题目 — 请把下面这篇谈笛安《西决》的原文一字不差地重新录入一遍，从头到尾完整照录。

原文 —

▼

刘媛媛 中国图书评论 2022-04-25


专题

冷眼

作者:刘媛媛

作者单位:太原学院


2009年笛安的标志性作品《西决》问世,彼时我是一个高中生的母亲,儿子就读的学校恰巧是笛安的高中母校。这个没见过世面的小伙子一脸兴奋地说笛安到他们学校做报告了,随即《西决》就出现在了他本来就紧张的被各种高考资料占据的书桌上。那时候我好像刚发表过一篇关于蒋韵的文章,并不知道蒋韵竟然有这样一个女儿。《西决》的火热以及铺天盖地的各种标签,反而引起我的某种警惕,带着一种审视的态度,我看了《西决》,尽管小说的结尾让我觉得略有遗憾,我还是在一种激情状态下很快完成一篇对《西决》的评论文章,从此我对笛安充满期待。

▲

所给材料 —
▼

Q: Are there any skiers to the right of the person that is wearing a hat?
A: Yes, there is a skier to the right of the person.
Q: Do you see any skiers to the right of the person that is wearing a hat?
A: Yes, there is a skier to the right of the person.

▲

作答部分 —
刘媛媛 中国图书评论 2022-04-25


专题

冷眼

作者:刘媛媛

作者单位:太原学院


2009年笛安的标志性作品《西决》问世,彼时我是一个高中生的母亲,儿子就读的学校恰巧是笛安的高中母校。这个没见过世面的小伙子一脸兴奋地说笛安到他们学校做报告了,随即《西决》就出现在了他本来就紧张的被各种高考资料占据的书桌上。那时候我好像刚发表过一篇关于蒋韵的文章,并不知道蒋韵竟然有这样一个女儿。《西决》的火热以及铺天盖地的各种标签,反而引起我的某种警惕,带着一种审视的态度,我看了《西决》,尽管小说的结尾让我觉得略有遗憾,我还是在一种激情状态下很快完成一篇对《西决》的评论文章,从此我对笛安充满期待。